I might be inclined to be more hopeful about the inclusion of children at Love is Our Mission: The Family Fully Alive, the upcoming World Meeting of Families Congress (WMOF), held every three years since 1994. Prior to the October 2015 Synod, the Church in the United States will host the eighth such Congress in Philadelphia. The WMOF website features photos of happy intergenerational families, diverse in ethnic, racial, and national backgrounds. It is clear the whole family is invited, though the welcome that young children and youth receive is tempered by conditions regarding their behavior.   

The adult meeting of plenary speakers and breakout sessions will be held separately from the corresponding Youth Congress, “an interactive congress with all kinds of programming where young people can build, create, play, listen, serve and embrace the Mission of Love that brings Families Fully Alive.”  The youth program offers in preparation of the event a catechism to be used in parishes and schools to help “build excitement” and to bear witness to a vibrant church full of enthusiasm for the teachings on family life. However, the programs for children and young people do not seem oriented toward listening to children’s lived experiences, their questions and contributions. The small portion of the site dedicated to the Youth Congress thus far includes a “Youth Code of Conduct,” with instructions to “project an image of consideration,” to wear modest dress, refrain from inappropriate touching and activity that might cause damage to property, to be aware of “noise levels” in the convention center.  The youth are asked not to bring weapons, do drugs, engage in any form of sexual activity or harassment, or distribute pornography; those who violate the code of conduct may be reported to local authorities or removed. 

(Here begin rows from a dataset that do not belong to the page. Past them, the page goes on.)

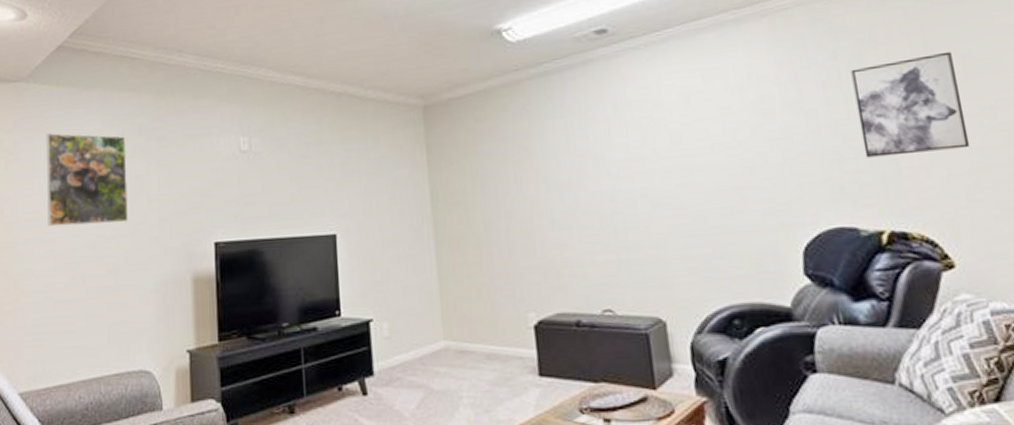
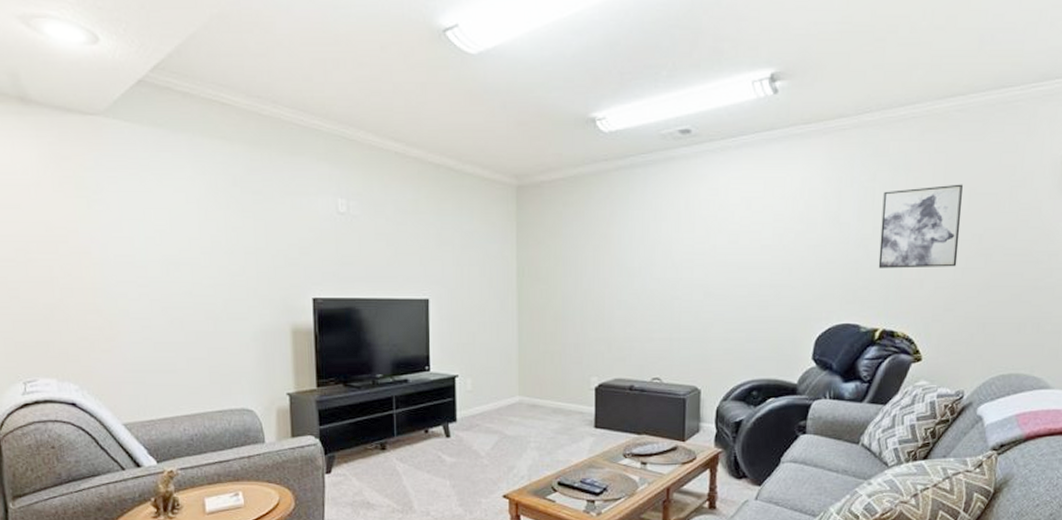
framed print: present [46,132,129,227] -> none [131,174,225,273]

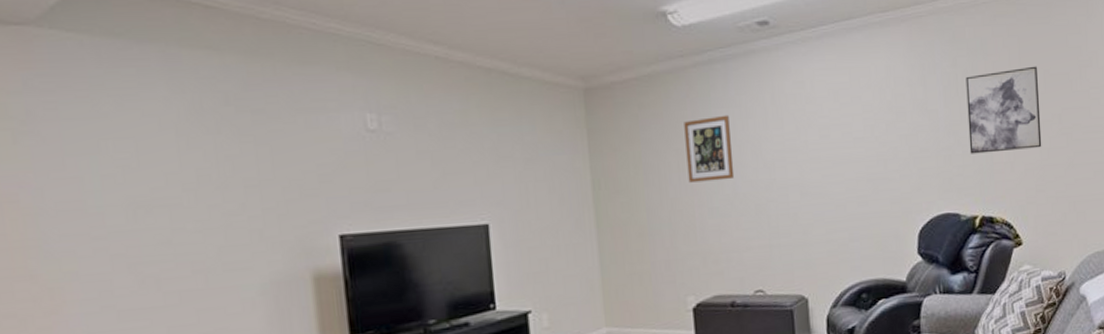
wall art: none [602,216,645,276] -> present [684,114,735,183]

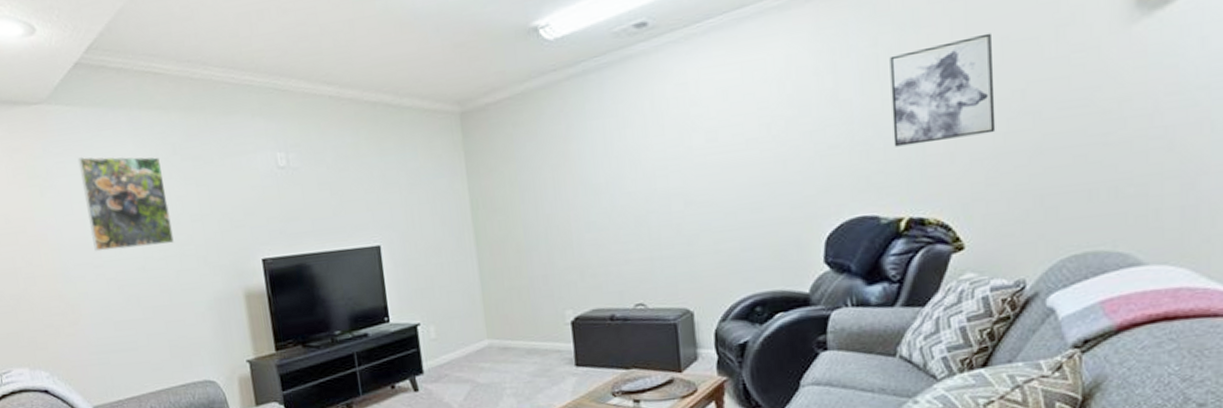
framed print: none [78,97,218,219] -> present [77,156,174,252]
wall art: present [684,114,735,183] -> none [558,125,612,198]

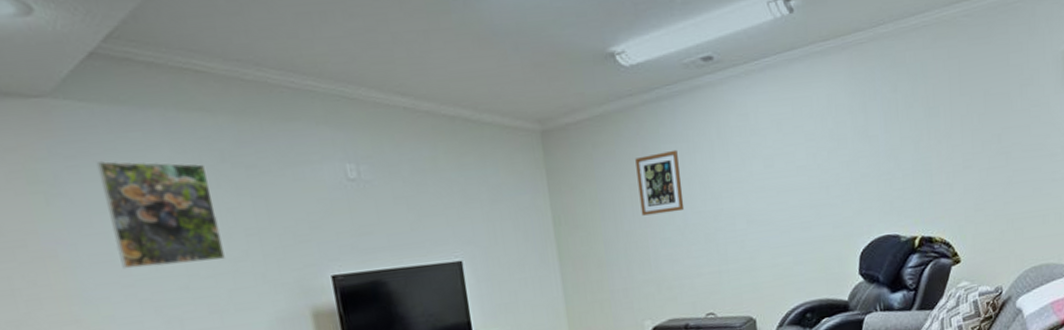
wall art: none [558,125,612,198] -> present [635,149,685,216]
wall art: present [889,33,996,147] -> none [906,87,981,177]

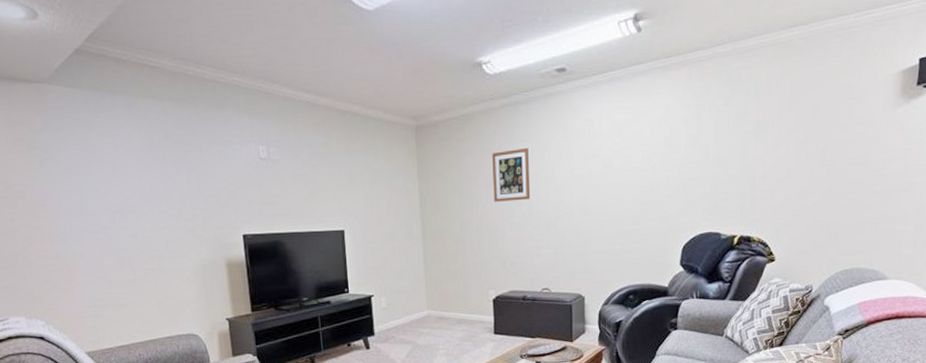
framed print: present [96,160,225,269] -> none [76,134,165,219]

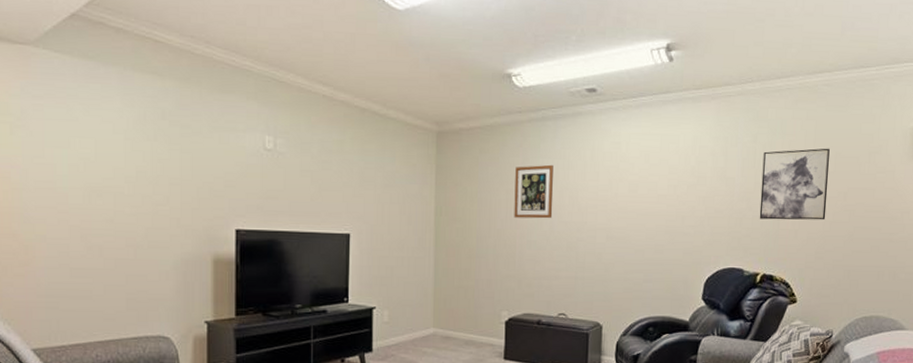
wall art: none [735,104,807,182] -> present [759,148,830,220]

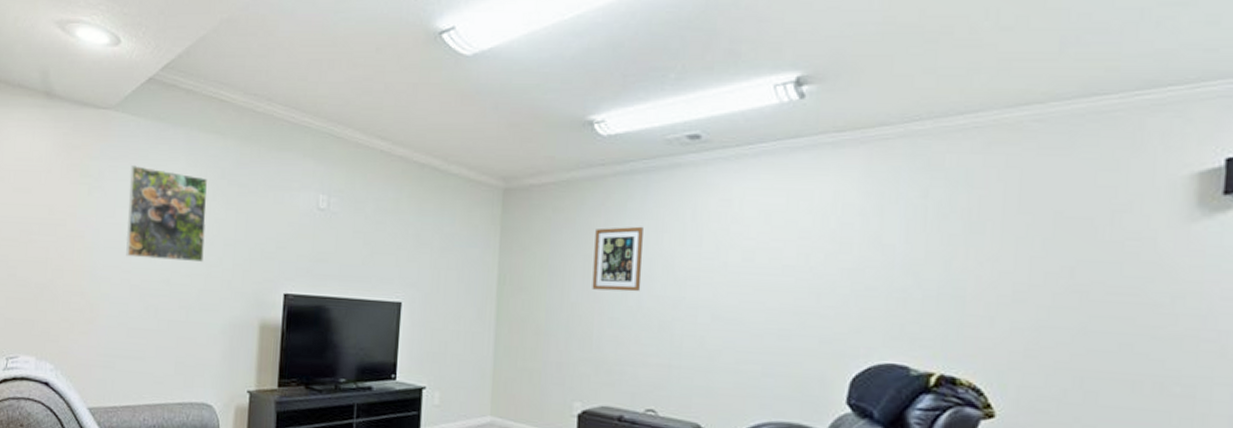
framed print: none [58,103,150,202] -> present [126,164,208,263]
wall art: present [759,148,830,220] -> none [933,205,1045,305]

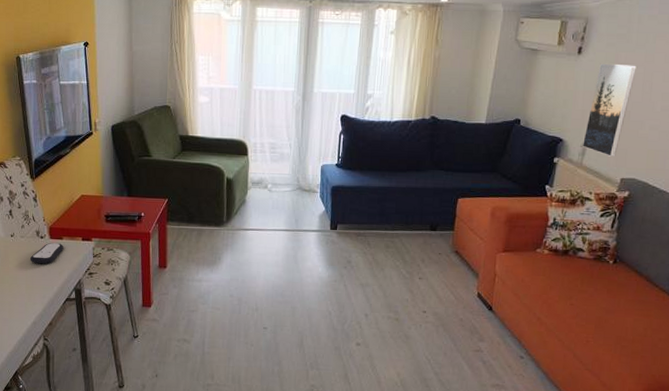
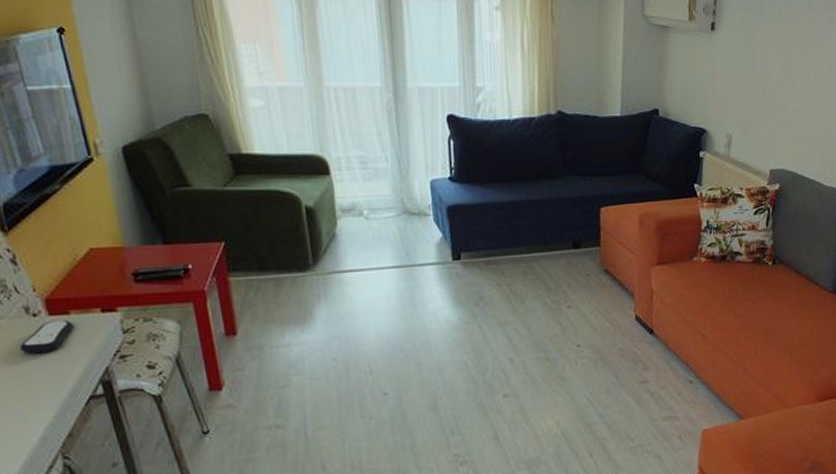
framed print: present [581,63,637,157] -> none [726,40,773,146]

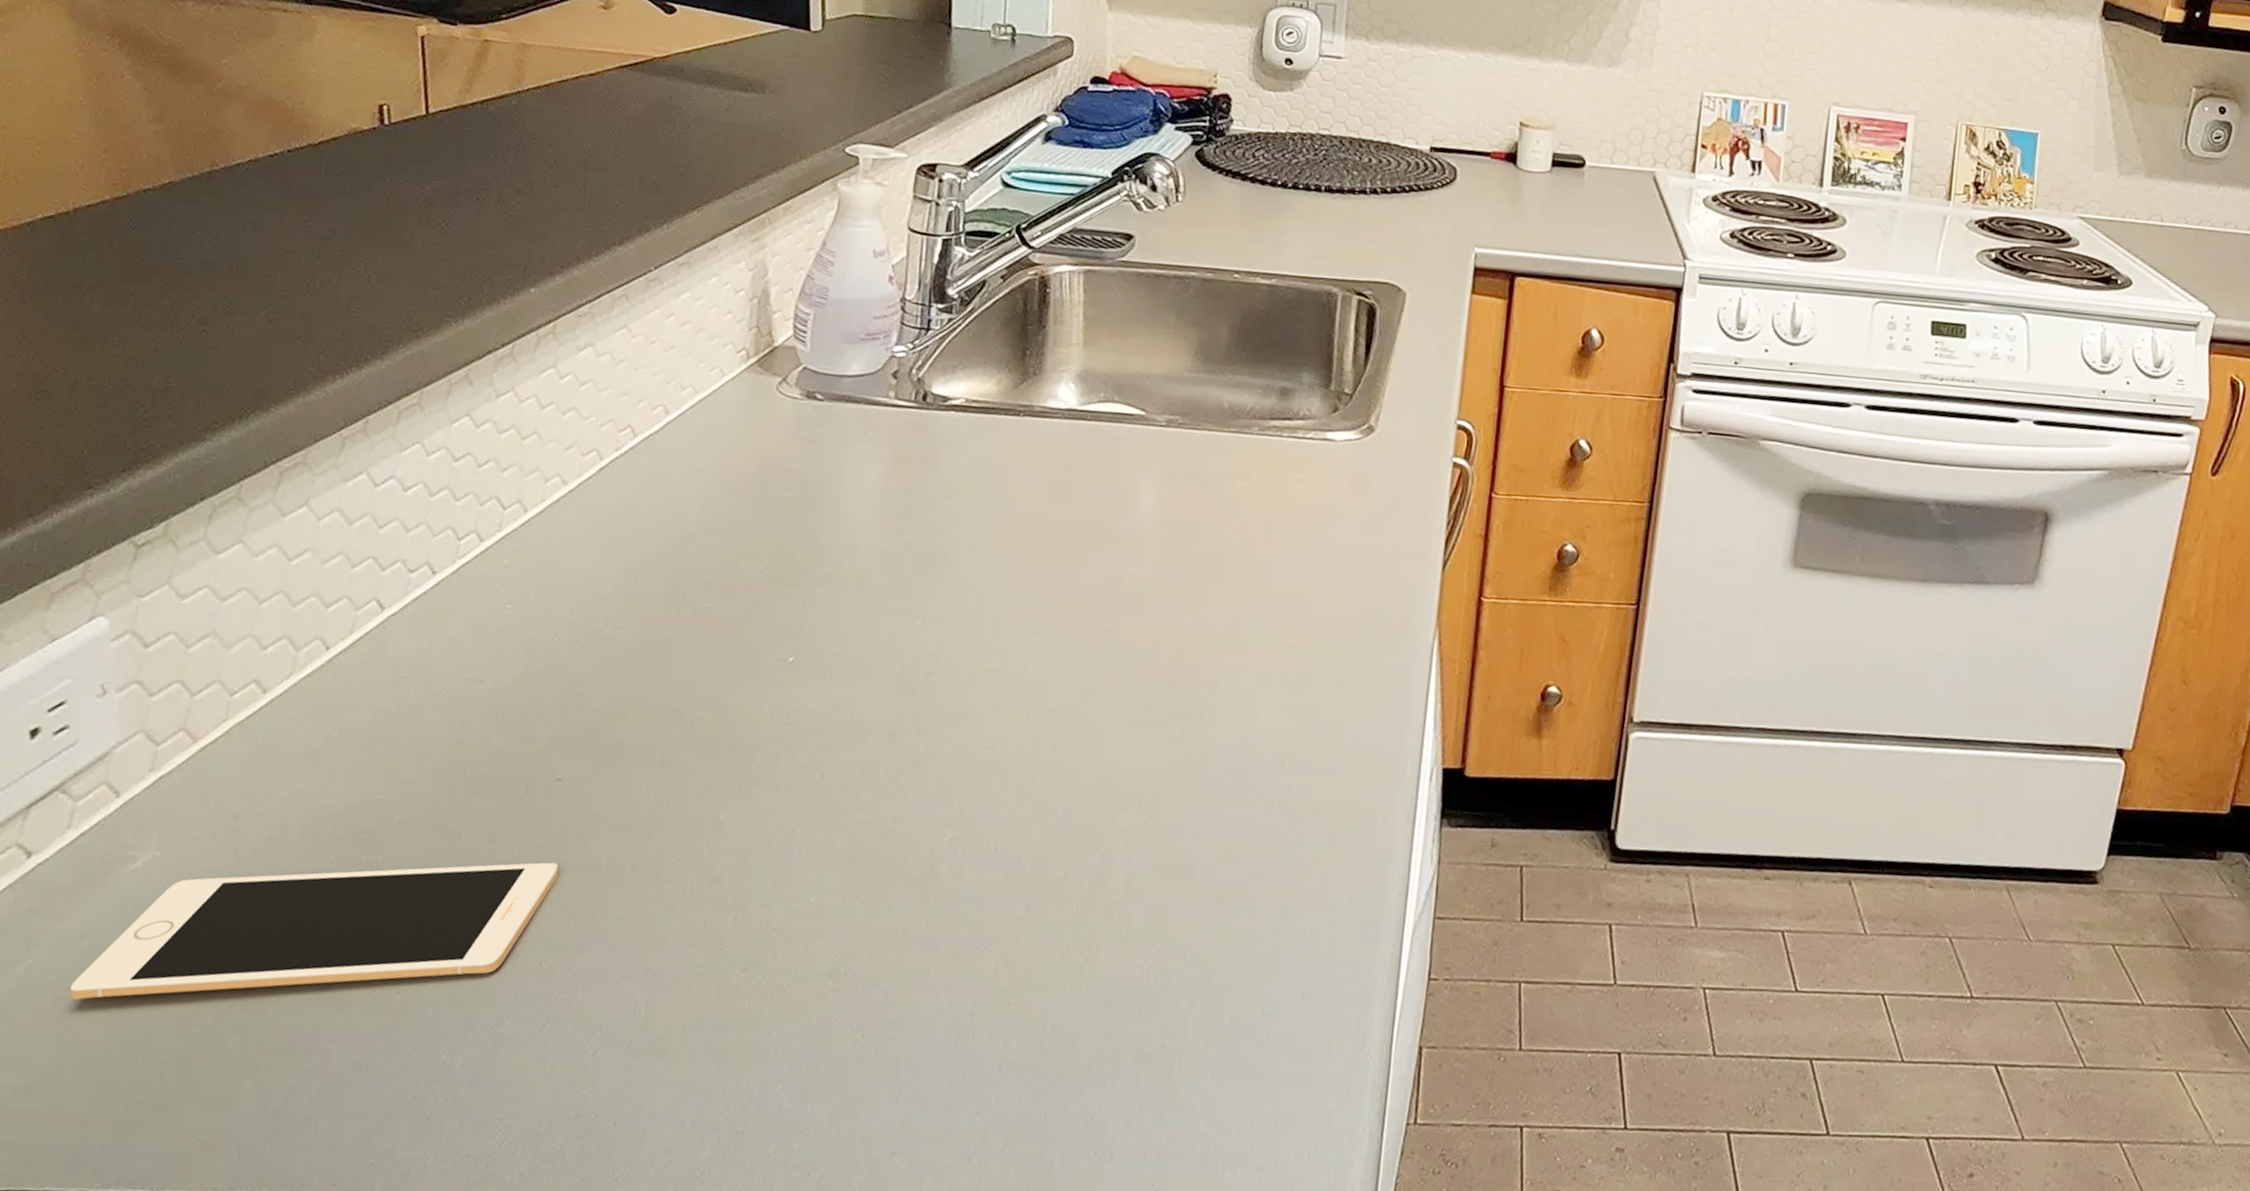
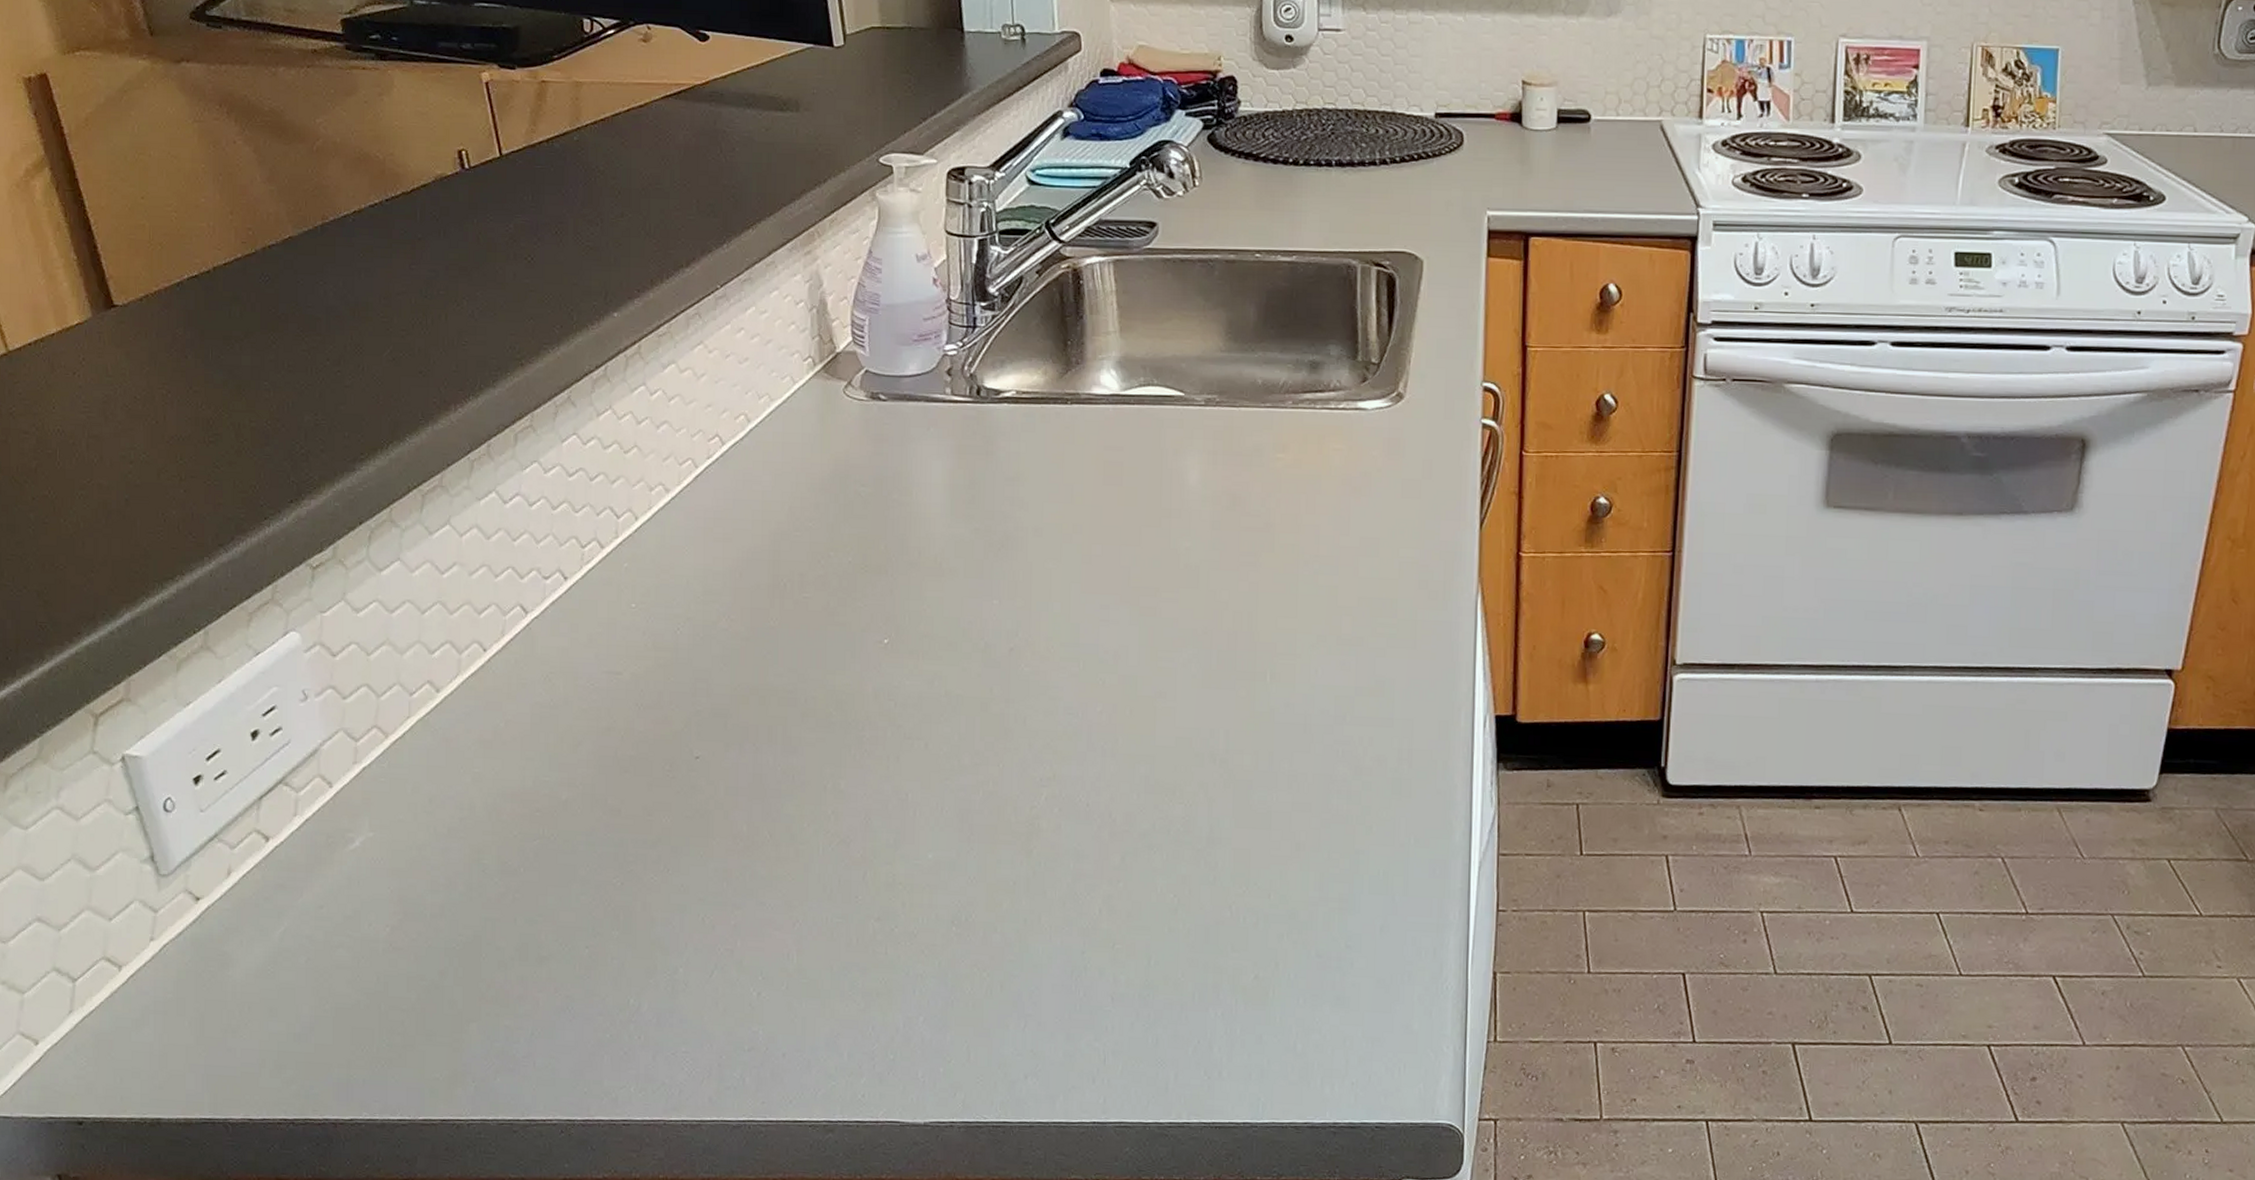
cell phone: present [70,862,559,1000] -> none [318,830,708,960]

For WMOF, children may not be so innocent after all.  The language of the Synod and other documents about children’s innocence and the hope they represent is replaced by suspicion: children need to behave, to be seen and not heard. Their participation is structured around adult desire and fear. 

Alternately, my sister and I wondered together about really listening to our teenage daughters, that is, with love, hope, and concern without imposing adult fears, desires, and judgments.  This kind of listening to our children is critical for honoring their dignity in the present and for their becoming adults.  The Synod and WMOF offer families and the Church unique opportunities for solidarity with children and with all of the joy and pain that being fully alive implies. I hope we will not squander it.